Bulk updates across many nodes using Entity Field Query and Entity Metadata Wrapper

I was recently trying to solve a Drupal problem: how do you update a large number of nodes, swapping the long-text version of a text field into the summary version of it, and removing the long-text version? Those two stalwarts of bulk updates in the admin interface, Rules and Views Bulk Operations, were only getting me so far: either both versions of the field would end up empty, or copying into the summary field would strip the markup because of how Rules "treats" summary as a field without its own filter format.

In the end, I bit the bullet and wrote a command-line script with Drush. You can save any PHP file as a Drush script, and as long as you run it with:

drush php-script [SCRIPTNAME]

then it will inherit the whole of the current Drupal site's code and configuration before being run. You might want to use a non-executable file suffix for the [SCRIPTNAME]. That way, if you do accidentally leave it lying around on your production filesystem, a curious or malicious site visitor can't "accidentally" run it. I usually call such scripts e.g. body_swap.drush.

To write my script, I took advantage of the fact that, from Drupal 7 onwards, nodes are a particular breed of the abstraction known as entities, and there are two very handy coding concepts in Drupal for dealing with entities, either in bulk or singly:

In bulk: Entity Field Query (Drupal core)
Because entities are an abstraction, in D7 you can't reliably e.g. run SQL statements against database tables, to work out what entites match what criteria. Entity Field Query understands that abstraction, though, and provides db_select-like syntax for building up a query. To avoid performance problems, the query only returns the absolute minimum of data: typically, in the case of nodes, node ID and content type. This EFQ quick overview is really helpful and worth reading.
Singly: Entity Metadata Wrapper (in the third-party Entity API module)
In Drupal, core entities like nodes aren't very object-oriented: they're really just object-like arrays of arrays of arrays of etc. Entity Metadata Wrapper wraps around an entity, and provides more object-oriented routes to reading and modifying its properties: fields, author UID, status etc.
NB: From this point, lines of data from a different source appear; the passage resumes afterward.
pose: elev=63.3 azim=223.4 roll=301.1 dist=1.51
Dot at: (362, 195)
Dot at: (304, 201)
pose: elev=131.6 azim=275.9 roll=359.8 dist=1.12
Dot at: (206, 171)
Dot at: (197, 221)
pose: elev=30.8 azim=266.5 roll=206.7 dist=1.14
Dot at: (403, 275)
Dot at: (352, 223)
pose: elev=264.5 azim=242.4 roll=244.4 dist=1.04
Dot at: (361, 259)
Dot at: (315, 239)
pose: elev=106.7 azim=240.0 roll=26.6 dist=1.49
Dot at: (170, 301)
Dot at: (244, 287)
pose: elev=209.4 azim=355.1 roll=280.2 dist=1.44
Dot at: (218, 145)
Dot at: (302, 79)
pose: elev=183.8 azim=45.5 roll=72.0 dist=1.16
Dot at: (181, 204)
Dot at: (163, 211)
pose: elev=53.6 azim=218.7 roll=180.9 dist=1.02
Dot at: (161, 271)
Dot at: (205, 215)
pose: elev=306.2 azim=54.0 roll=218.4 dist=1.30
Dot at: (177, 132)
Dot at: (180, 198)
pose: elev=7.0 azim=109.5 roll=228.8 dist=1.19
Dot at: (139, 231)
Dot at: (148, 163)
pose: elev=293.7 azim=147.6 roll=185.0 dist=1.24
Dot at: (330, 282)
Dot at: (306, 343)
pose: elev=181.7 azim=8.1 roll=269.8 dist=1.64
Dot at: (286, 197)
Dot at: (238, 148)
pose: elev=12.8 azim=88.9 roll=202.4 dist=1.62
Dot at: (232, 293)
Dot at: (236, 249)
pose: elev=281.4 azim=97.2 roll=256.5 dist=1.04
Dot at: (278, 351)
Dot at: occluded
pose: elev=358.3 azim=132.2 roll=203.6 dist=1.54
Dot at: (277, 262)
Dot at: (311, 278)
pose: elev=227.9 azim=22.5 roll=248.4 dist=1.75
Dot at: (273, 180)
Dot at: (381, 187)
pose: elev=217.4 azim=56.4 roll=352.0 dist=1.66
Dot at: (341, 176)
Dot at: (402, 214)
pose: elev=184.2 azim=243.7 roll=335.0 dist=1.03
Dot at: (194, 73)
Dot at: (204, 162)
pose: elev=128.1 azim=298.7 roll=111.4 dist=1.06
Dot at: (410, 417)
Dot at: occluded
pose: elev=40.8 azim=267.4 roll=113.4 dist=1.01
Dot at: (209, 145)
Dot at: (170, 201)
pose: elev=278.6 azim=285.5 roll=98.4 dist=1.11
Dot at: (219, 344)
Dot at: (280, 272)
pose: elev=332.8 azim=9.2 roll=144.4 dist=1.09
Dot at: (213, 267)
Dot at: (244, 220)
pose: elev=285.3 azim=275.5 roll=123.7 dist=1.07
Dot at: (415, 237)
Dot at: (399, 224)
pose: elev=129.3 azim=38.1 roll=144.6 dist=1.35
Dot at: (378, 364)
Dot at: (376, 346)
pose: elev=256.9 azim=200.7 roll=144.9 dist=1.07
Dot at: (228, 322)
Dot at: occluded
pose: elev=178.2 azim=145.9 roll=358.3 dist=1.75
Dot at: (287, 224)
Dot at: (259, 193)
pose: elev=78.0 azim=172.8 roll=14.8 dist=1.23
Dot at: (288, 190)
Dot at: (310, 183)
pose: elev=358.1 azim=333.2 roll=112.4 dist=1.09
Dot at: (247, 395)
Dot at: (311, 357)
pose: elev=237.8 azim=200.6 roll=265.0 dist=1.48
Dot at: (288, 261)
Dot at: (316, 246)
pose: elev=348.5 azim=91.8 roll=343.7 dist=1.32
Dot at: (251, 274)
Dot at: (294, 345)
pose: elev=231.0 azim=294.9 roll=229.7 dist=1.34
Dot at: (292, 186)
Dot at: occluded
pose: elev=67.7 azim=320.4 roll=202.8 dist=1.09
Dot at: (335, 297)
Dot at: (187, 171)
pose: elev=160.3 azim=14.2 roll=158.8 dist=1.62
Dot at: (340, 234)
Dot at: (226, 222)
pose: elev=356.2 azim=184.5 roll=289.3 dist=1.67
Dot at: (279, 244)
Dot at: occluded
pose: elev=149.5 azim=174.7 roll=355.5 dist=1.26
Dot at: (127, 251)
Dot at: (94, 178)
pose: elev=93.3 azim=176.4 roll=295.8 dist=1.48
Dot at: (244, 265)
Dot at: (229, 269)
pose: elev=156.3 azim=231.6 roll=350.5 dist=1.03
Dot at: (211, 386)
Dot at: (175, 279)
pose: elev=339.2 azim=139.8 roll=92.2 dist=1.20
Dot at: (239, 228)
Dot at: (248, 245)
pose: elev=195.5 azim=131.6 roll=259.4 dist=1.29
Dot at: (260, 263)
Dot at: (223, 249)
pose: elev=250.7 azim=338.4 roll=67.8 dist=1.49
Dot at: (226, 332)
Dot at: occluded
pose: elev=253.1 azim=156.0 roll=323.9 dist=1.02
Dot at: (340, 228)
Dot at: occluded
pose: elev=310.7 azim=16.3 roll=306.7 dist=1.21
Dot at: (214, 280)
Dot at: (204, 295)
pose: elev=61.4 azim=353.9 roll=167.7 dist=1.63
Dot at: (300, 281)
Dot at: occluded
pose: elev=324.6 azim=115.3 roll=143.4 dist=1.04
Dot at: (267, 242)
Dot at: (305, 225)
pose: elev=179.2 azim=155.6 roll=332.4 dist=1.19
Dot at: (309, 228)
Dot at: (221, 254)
It especially removes the pain of guessing: what language key do I use for this field? is it "und"? is it "en"? This EMW quick overview is slightly less helpful, but only because there's a lot to cover in EMW. For complex fields like links or rich text, a handdful of examples really helps.

In summary: EFQ provided me with a list of node IDs to iterate over; EMW wrapped around each loaded node in turn so I could modify the fields. Below is the finished script, with comments explaining aspects of it.

<?php
 
// Search for publication nodes of publication type "report".
$efq = new EntityFieldQuery();
$efq
  // Conditions on the entity - its type and its bundle ("sub-type")
  ->entityCondition('entity_type', 'node')
  ->entityCondition('bundle', 'publication')
  // Conditions on the entity's fields
  // * a "sub-sub-type" we use for publications.
  ->fieldCondition('field_publication_type', 'value', 'report')
  // * check for a full-text version of the body: once processed, this is empty.
  ->fieldCondition('field_body', 'value', '', '!=');
 
// Execute, returning an array of arrays.
$result = $efq->execute();
 
// Ensure we've got some node results.
if (!isset($result['node'])) {
  drush_log("No nodes to process.", "ok");
  return;
}
 
// Iterate over the result, loading each node at a time.
foreach($result['node'] as $nid => $stub_node) {
  // Load the full node and wrap it with entity_metadata_wrapper().
  $node = node_load($nid);
  $wrapped_node = entity_metadata_wrapper("node", $node);
 
  // If there's a full-text field_body, swap it into the summary;
  // then delete that full version, so it's blank, and save.
  $full_body = $wrapped_node->field_body->value();
  if ($full_body["value"]) {
    $full_body["summary"] = $full_body["value"];
    $full_body["value"] = "";
    $wrapped_node->field_body->set($full_body);
    $wrapped_node->save();
  }
 
  // Log our progress.
  drush_log("Processed nid={$node->nid}, title={$node->title}", "ok");
}

EFQ and EMW both worked together really well, and it felt clear to me what was going on, and where bugs or problems might arise. I can heartily recommend using them both, separately or together.

Comments

Just for the sake of optimization it's probably worth using node_load_multiple() here instead of node_load in a loop. Aside from that a very interesting read - definitely bookmarking!

That's certainly a good point, but I would be wary of using node_load_multiple() if you're going to have very large result sets. It's fine IMHO to use it for maybe 5 or 10 nodes (e.g. a nodereference or entityreference field) but the data I've been working on has returned 100s or 1000s of them.

At that point, you would want to: load each node in turn; keep overwriting the $node and $wrapped_node variables; and let PHP's garbage collection remove the older nodes and EMW objects from memory for you (it might need an unset() hint, I'm not sure.) However, if you're loading the whole data set at the start, then doing more complex manipulations on each node in turn, then on big, complex sites you're liable to run out of memory before you finish.

It's definitely worth looking at on a case-by-case basis, though.

Nice and simple article but

third-party Entity API module

sounds too commercial where that module(and almost all) is contributed one :)

Thanks, but I've found from my clients that people who aren't used to Drupal's terminology don't generally understand what "contributed" means. People "contribute" to Drupal core, after all, so Drupal core is "contributed" as far as they're concerned.

"Third party" makes it clearer that it's separate from the main Drupal project, and it doesn't sound at all commercial to me: but then I very rarely work with any commercial software.